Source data
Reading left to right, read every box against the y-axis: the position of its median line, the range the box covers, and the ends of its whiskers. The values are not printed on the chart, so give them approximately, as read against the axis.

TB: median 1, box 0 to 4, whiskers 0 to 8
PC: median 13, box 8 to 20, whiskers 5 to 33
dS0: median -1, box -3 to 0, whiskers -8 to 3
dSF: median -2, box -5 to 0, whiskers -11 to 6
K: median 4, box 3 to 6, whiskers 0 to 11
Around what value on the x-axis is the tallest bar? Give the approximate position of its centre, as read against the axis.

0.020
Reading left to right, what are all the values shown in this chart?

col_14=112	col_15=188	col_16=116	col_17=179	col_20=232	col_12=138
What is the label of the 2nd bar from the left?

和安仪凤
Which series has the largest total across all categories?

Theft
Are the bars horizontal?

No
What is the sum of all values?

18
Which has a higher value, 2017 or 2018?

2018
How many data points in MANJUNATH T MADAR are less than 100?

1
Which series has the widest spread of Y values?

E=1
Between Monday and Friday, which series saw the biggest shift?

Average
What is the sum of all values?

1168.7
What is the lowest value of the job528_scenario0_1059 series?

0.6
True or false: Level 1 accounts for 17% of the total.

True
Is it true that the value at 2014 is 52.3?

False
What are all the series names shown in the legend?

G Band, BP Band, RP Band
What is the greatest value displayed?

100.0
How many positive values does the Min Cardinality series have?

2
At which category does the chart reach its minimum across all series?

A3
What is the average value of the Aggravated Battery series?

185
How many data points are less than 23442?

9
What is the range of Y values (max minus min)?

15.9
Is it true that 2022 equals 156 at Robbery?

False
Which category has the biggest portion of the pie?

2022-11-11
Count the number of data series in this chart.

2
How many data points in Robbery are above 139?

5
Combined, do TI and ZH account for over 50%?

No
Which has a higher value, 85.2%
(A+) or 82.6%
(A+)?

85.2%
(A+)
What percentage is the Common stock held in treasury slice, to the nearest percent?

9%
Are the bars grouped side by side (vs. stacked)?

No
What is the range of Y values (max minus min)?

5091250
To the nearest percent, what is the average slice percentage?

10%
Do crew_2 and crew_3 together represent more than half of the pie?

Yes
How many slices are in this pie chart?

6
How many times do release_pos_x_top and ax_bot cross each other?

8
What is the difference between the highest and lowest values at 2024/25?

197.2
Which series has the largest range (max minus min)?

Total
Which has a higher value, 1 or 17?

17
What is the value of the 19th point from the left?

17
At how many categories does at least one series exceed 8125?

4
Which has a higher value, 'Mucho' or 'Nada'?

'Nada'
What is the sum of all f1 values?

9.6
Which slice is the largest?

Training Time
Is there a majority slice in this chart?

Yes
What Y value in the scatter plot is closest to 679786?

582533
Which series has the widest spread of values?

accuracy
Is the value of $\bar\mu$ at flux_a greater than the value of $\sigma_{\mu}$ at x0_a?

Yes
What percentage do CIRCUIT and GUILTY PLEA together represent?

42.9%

Work item: Reproduce every one of the Source data entries above word for word, keeping each line in its original order.

Solved problem:
Reading left to right, read every box against the y-axis: the position of its median line, the range the box covers, and the ends of its whiskers. The values are not printed on the chart, so give them approximately, as read against the axis.

TB: median 1, box 0 to 4, whiskers 0 to 8
PC: median 13, box 8 to 20, whiskers 5 to 33
dS0: median -1, box -3 to 0, whiskers -8 to 3
dSF: median -2, box -5 to 0, whiskers -11 to 6
K: median 4, box 3 to 6, whiskers 0 to 11
Around what value on the x-axis is the tallest bar? Give the approximate position of its centre, as read against the axis.

0.020
Reading left to right, what are all the values shown in this chart?

col_14=112	col_15=188	col_16=116	col_17=179	col_20=232	col_12=138
What is the label of the 2nd bar from the left?

和安仪凤
Which series has the largest total across all categories?

Theft
Are the bars horizontal?

No
What is the sum of all values?

18
Which has a higher value, 2017 or 2018?

2018
How many data points in MANJUNATH T MADAR are less than 100?

1
Which series has the widest spread of Y values?

E=1
Between Monday and Friday, which series saw the biggest shift?

Average
What is the sum of all values?

1168.7
What is the lowest value of the job528_scenario0_1059 series?

0.6
True or false: Level 1 accounts for 17% of the total.

True
Is it true that the value at 2014 is 52.3?

False
What are all the series names shown in the legend?

G Band, BP Band, RP Band
What is the greatest value displayed?

100.0
How many positive values does the Min Cardinality series have?

2
At which category does the chart reach its minimum across all series?

A3
What is the average value of the Aggravated Battery series?

185
How many data points are less than 23442?

9
What is the range of Y values (max minus min)?

15.9
Is it true that 2022 equals 156 at Robbery?

False
Which category has the biggest portion of the pie?

2022-11-11
Count the number of data series in this chart.

2
How many data points in Robbery are above 139?

5
Combined, do TI and ZH account for over 50%?

No
Which has a higher value, 85.2%
(A+) or 82.6%
(A+)?

85.2%
(A+)
What percentage is the Common stock held in treasury slice, to the nearest percent?

9%
Are the bars grouped side by side (vs. stacked)?

No
What is the range of Y values (max minus min)?

5091250
To the nearest percent, what is the average slice percentage?

10%
Do crew_2 and crew_3 together represent more than half of the pie?

Yes
How many slices are in this pie chart?

6
How many times do release_pos_x_top and ax_bot cross each other?

8
What is the difference between the highest and lowest values at 2024/25?

197.2
Which series has the largest range (max minus min)?

Total
Which has a higher value, 1 or 17?

17
What is the value of the 19th point from the left?

17
At how many categories does at least one series exceed 8125?

4
Which has a higher value, 'Mucho' or 'Nada'?

'Nada'
What is the sum of all f1 values?

9.6
Which slice is the largest?

Training Time
Is there a majority slice in this chart?

Yes
What Y value in the scatter plot is closest to 679786?

582533
Which series has the widest spread of values?

accuracy
Is the value of $\bar\mu$ at flux_a greater than the value of $\sigma_{\mu}$ at x0_a?

Yes
What percentage do CIRCUIT and GUILTY PLEA together represent?

42.9%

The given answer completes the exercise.